### What needs to be done
While reading through the material below, copy each line that holds the word "veren".

### The data
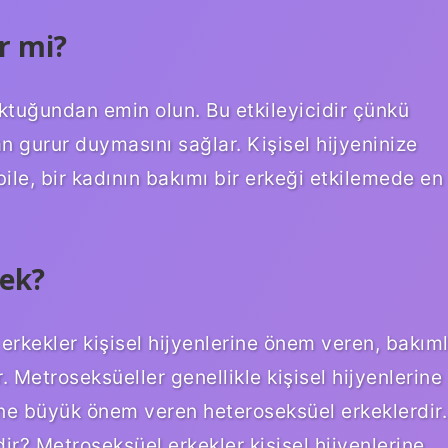
r mi?
oktuğundan emin olun. Bu etkileyicidir çünkü
n gurur duymasını sağlar. Kişisel hijyeninize
ile, bir kadının bakımı bir erkeği etkilemede en
ek?
rkekler kişisel hijyenlerine önem veren, bakıml
 Metroseksüeller genellikle kişisel hijyenlerine
ne büyük önem veren heteroseksüel erkeklerdir.
? Metroseksüel erkekler kişisel hijyenlerine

### Expected answer
rkekler kişisel hijyenlerine önem veren, bakıml
ne büyük önem veren heteroseksüel erkeklerdir.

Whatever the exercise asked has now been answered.